─── Raw data ───

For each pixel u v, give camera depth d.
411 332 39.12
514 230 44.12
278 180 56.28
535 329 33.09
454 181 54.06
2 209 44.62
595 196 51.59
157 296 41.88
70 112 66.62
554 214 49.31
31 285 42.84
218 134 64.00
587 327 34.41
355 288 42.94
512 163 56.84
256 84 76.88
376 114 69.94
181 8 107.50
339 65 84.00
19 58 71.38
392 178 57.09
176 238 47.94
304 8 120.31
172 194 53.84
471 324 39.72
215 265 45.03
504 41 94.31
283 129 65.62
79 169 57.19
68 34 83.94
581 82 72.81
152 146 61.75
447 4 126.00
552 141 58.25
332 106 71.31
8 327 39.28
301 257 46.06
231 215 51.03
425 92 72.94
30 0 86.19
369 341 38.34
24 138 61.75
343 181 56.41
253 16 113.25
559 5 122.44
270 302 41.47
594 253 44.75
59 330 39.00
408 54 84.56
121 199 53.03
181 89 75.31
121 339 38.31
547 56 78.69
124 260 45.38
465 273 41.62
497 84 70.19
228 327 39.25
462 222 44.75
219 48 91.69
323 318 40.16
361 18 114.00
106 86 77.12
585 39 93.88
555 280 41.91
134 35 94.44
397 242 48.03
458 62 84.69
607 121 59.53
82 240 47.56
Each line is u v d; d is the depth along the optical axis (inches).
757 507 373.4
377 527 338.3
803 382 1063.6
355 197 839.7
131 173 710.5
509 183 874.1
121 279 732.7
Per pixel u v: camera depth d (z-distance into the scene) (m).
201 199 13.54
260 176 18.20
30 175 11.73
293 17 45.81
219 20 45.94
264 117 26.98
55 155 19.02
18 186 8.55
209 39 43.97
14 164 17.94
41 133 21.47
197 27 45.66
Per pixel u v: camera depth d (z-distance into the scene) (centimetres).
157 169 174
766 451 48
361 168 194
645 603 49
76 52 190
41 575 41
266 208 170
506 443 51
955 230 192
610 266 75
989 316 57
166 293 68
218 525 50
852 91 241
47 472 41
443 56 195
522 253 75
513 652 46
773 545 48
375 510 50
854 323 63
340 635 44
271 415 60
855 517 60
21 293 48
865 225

───

Assignment :: Each line from the one containing "587 327 34.41" to the last line above must be returned exactly, and no line outside that range.

Answer to the problem ::
587 327 34.41
355 288 42.94
512 163 56.84
256 84 76.88
376 114 69.94
181 8 107.50
339 65 84.00
19 58 71.38
392 178 57.09
176 238 47.94
304 8 120.31
172 194 53.84
471 324 39.72
215 265 45.03
504 41 94.31
283 129 65.62
79 169 57.19
68 34 83.94
581 82 72.81
152 146 61.75
447 4 126.00
552 141 58.25
332 106 71.31
8 327 39.28
301 257 46.06
231 215 51.03
425 92 72.94
30 0 86.19
369 341 38.34
24 138 61.75
343 181 56.41
253 16 113.25
559 5 122.44
270 302 41.47
594 253 44.75
59 330 39.00
408 54 84.56
121 199 53.03
181 89 75.31
121 339 38.31
547 56 78.69
124 260 45.38
465 273 41.62
497 84 70.19
228 327 39.25
462 222 44.75
219 48 91.69
323 318 40.16
361 18 114.00
106 86 77.12
585 39 93.88
555 280 41.91
134 35 94.44
397 242 48.03
458 62 84.69
607 121 59.53
82 240 47.56
Each line is u v d; d is the depth along the optical axis (inches).
757 507 373.4
377 527 338.3
803 382 1063.6
355 197 839.7
131 173 710.5
509 183 874.1
121 279 732.7
Per pixel u v: camera depth d (z-distance into the scene) (m).
201 199 13.54
260 176 18.20
30 175 11.73
293 17 45.81
219 20 45.94
264 117 26.98
55 155 19.02
18 186 8.55
209 39 43.97
14 164 17.94
41 133 21.47
197 27 45.66
Per pixel u v: camera depth d (z-distance into the scene) (centimetres).
157 169 174
766 451 48
361 168 194
645 603 49
76 52 190
41 575 41
266 208 170
506 443 51
955 230 192
610 266 75
989 316 57
166 293 68
218 525 50
852 91 241
47 472 41
443 56 195
522 253 75
513 652 46
773 545 48
375 510 50
854 323 63
340 635 44
271 415 60
855 517 60
21 293 48
865 225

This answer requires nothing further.